Brief a ::
Which other techniques does the passage on machine learning in classifying igneous rocks say the method must be combined with? List every one.

Excerpted passage ::
========================================================================

The above discussion highlights the great potentials of ML methods in classifying and discriminating the tectonic setting of igneous rocks on the basis of their geochemical and isotopic data. However, although promising, these methods suffer from some limitations that need to be highlighted. In particular, the proposed ML system, as with any other data elaboration technique, must not be considered as a “magic box” where input petrological and geochemical data are transformed into a classification graph or datasheet to be immediately utilized for scientific interpretations. The method needs to be integrated with other techniques such as fieldwork, petrographic observations, classic geochemical studies and geophysical data to obtain a clear picture of the geologic framework from which samples are collected. Neglecting to do so might compromise a correct interpretation of the ML output exposing the user to some risks. One of the most important is to lose focus about the petrological processes that acted to generate the compositional variability of the samples used in the analyses, irrespective of their correct classification or not. As an example, it might be possible to discover “anomalous” trends of samples using conventional petrological diagrams, such as binary discrimination diagrams. This would allow these trends to be modeled and to advance hypotheses to explain their petrological nature. This task cannot be undertaken using the ML classification scheme proposed in our work. This does not mean, however, that ML techniques cannot be used to model petrological processes. As shown in Fig. 1, the qualitative and quantitative modeling of petrological processes can be achieved by ML techniques in the fields of “dimensionality reduction” and “regression”, respectively.

========================================================================

(Data records)
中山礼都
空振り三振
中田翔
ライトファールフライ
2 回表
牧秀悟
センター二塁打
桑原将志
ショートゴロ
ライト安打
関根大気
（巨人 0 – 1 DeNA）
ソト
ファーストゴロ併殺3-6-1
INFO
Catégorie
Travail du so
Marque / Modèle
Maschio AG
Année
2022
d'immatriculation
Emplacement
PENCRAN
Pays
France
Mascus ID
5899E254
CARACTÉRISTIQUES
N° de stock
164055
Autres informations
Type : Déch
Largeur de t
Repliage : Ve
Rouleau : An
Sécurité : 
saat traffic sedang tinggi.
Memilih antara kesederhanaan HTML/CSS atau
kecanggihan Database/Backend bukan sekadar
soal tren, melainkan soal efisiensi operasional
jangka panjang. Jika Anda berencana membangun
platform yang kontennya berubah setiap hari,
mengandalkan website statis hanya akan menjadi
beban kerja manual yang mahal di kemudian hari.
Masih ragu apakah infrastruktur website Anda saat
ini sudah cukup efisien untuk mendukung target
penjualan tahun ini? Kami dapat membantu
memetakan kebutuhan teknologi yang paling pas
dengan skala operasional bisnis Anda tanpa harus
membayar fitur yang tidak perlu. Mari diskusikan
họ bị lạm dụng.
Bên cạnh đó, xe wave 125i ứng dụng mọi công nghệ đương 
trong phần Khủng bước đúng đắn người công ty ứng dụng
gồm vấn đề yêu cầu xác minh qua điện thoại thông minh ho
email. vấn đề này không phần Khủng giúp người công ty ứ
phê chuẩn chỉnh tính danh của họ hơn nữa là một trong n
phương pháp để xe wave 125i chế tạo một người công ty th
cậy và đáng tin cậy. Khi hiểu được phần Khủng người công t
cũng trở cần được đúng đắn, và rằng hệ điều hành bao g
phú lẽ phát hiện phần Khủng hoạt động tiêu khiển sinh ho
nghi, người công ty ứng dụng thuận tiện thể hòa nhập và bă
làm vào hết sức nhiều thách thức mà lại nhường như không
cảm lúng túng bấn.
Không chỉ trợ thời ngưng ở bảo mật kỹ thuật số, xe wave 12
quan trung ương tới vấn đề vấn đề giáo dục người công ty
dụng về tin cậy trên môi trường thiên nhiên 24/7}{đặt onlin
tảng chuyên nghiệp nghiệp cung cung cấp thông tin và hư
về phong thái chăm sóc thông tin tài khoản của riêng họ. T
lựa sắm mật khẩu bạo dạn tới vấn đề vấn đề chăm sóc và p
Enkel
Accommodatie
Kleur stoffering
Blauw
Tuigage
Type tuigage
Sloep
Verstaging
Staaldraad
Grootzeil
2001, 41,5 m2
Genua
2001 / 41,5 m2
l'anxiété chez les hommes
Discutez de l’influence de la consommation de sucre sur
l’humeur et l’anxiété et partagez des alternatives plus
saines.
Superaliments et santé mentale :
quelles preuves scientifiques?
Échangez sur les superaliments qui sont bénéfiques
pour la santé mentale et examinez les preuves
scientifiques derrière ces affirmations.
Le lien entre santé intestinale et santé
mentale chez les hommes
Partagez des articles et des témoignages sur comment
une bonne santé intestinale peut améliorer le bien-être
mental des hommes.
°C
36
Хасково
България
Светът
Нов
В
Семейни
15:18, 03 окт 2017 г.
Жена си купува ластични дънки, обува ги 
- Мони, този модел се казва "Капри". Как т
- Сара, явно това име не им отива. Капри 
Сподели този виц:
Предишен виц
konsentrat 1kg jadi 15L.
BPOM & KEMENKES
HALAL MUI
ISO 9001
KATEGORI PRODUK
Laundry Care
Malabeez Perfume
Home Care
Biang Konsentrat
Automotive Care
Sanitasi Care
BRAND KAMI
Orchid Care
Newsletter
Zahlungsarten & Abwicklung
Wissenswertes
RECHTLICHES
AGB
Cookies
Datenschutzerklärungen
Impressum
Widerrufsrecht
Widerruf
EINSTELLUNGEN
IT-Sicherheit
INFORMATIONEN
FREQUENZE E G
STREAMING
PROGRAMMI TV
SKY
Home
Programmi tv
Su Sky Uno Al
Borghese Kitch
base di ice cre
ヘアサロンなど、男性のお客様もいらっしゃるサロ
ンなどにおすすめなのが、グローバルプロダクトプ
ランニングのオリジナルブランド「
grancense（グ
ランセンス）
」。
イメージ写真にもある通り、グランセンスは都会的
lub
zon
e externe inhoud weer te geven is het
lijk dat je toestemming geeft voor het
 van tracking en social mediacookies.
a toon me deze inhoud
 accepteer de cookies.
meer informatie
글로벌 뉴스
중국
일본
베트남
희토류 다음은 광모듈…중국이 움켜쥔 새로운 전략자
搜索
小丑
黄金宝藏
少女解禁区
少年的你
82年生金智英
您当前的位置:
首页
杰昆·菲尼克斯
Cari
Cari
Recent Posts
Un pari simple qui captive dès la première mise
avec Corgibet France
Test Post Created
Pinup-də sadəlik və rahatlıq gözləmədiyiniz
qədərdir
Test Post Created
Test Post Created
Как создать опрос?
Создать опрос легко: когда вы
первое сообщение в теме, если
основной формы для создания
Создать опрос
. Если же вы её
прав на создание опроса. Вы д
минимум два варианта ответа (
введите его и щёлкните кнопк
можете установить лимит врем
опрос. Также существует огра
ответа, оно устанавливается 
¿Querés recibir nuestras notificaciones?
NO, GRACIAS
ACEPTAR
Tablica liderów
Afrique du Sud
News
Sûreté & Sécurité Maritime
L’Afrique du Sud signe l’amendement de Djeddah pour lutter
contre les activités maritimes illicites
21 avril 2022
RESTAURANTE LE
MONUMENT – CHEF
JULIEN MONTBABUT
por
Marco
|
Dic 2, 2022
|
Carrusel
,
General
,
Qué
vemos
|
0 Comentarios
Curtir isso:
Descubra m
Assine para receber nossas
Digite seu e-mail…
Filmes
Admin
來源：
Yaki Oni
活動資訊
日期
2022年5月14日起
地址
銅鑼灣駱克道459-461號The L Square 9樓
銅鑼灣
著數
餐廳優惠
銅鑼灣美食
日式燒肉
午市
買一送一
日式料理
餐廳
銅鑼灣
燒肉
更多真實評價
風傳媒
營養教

========================================================================

Brief b ::
Copy out the entries verbatim, from their first line down to the line containing "CARACTÉRISTIQUES", with both of those lines included.

Response box a ::
- Fieldwork
- Petrographic observations
- Classic geochemical studies
- Geophysical data

Response box b ::
中山礼都
空振り三振
中田翔
ライトファールフライ
2 回表
牧秀悟
センター二塁打
桑原将志
ショートゴロ
ライト安打
関根大気
（巨人 0 – 1 DeNA）
ソト
ファーストゴロ併殺3-6-1
INFO
Catégorie
Travail du so
Marque / Modèle
Maschio AG
Année
2022
d'immatriculation
Emplacement
PENCRAN
Pays
France
Mascus ID
5899E254
CARACTÉRISTIQUES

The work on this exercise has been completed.